We mentioned it a little earlier, but the landscape of Aberdeen and Aberdeenshire means you’ll find outstanding surf and turf options at just about any restaurant, but we’ll start by breaking down the surf. More fishing harbours and markets than you can shake a rod at, combined with docks – the main one being Fraserburgh, Europe’s largest shellfish seaport – and ridiculously fresh rivers means the fish and seafood in Aberdeen is world-famous. Scottish smoked salmon or trout, anyone? We can’t think of many other sensations better than savouring some fresh fish or seafood, with chips doused in salt and malt vinegar, within walking distance of where it came from. That’s a lesson in freshness that only the restaurants of Aberdeen can teach.

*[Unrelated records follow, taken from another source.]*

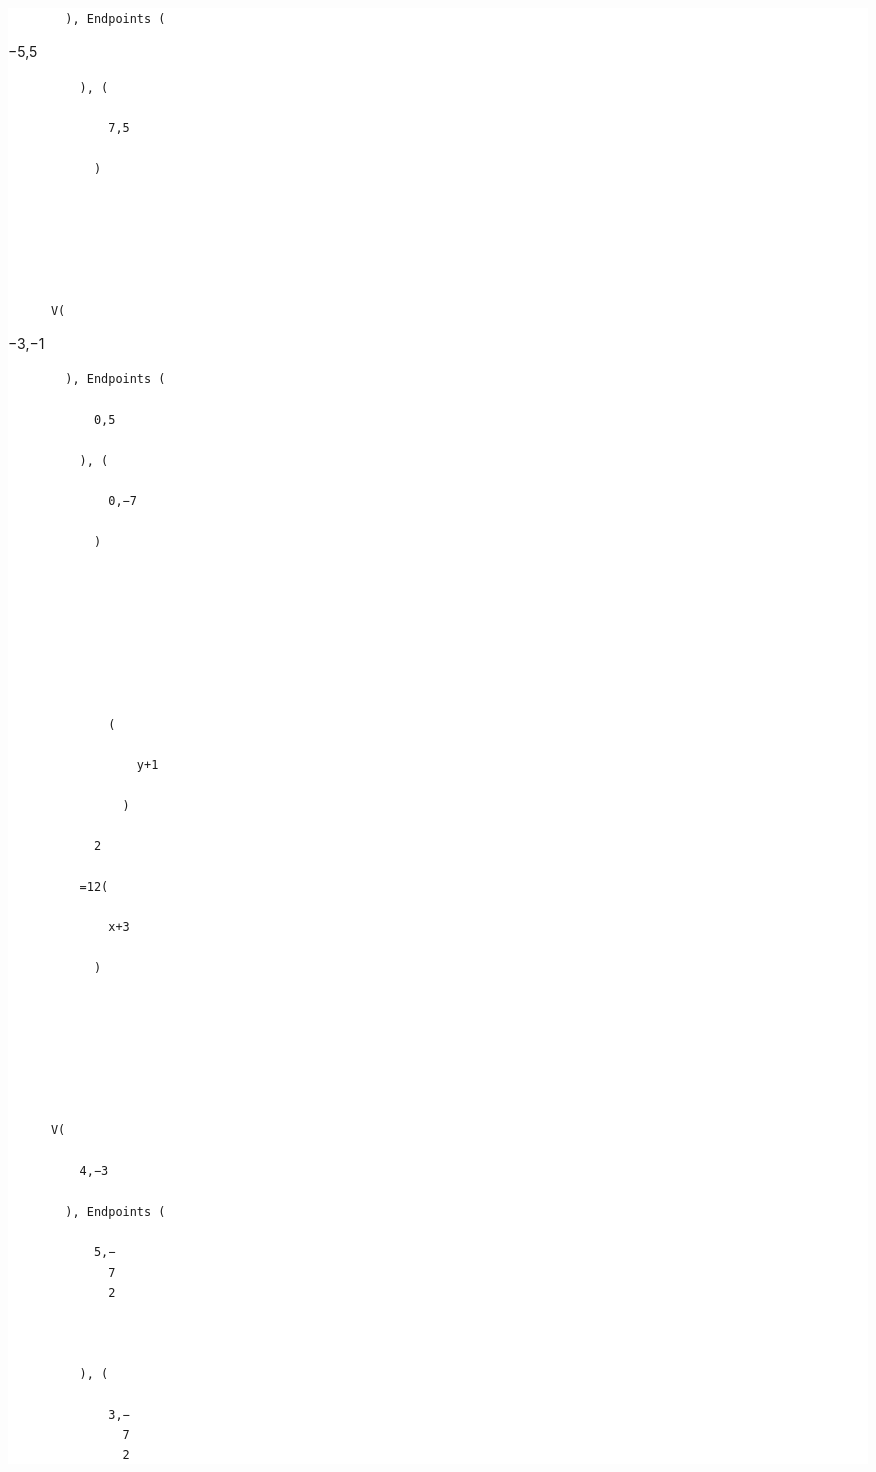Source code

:             ), Endpoints (
              
−5,5
              
              ), (
                
                  7,5
                
                )
        
      
      

      
        
          V(
            
−3,−1
            
            ), Endpoints (
              
                0,5
              
              ), (
                
                  0,−7
                
                )
        
      
      
        
           
            
              
                
                  (
                    
                      y+1
                    
                    )
                
                2
              
              =12(
                
                  x+3
                
                )
            
          
          
        

      
        
          V(
            
              4,−3
            
            ), Endpoints (
              
                5,−
                  7
                  2
                

              
              ), (
                
                  3,−
                    7
                    2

Lunch and dinner at the restaurants of Aberdeen are all about the turf as well, so we’ve got two words for you: Aberdeen Angus. Yep, this is beef that’s famous all over the world and widely considered to be the highest quality stock that money can buy. When you dine at steakhouse restaurants in Aberdeen or in tiny gastropubs, there’s no real reason for the chefs to acquire their steaks from anywhere else, so you can be assured you’re getting local beef that’s made its way to your plate in safest of hands. The great estates and rich pastures of Aberdeen mean more than just Angus, meaning venison here is a very big deal as well, and even though Aberdeen’s restaurants don’t serve it quite as often as beef, it’s absolutely worth searching for the places that do.
And here comes even more world-famous, locally-made stuff from Aberdeen... Yeah, this place is pretty much good at everything! Aberdeen’s restaurants are fortunate enough to be able to complement their food with the finest craft beers, often from a somewhat revolutionary brewery that you may or may not have heard of, that goes by the name of BrewDog. Yeah, you didn’t realise BrewDog is Scottish now, did you, hey? You were probably aware, however, that Scotch whiskey is Scottish, and the selection of it on offer at the bars and restaurants of Aberdeen are enough to keep any connoisseur smiling. We could talk and talk about Aberdeen, its restaurants, how great everything is and how we want to marry the local produce, but it’s better if we shut up and let you go and enjoy all of it for yourselves... You lucky little bunch.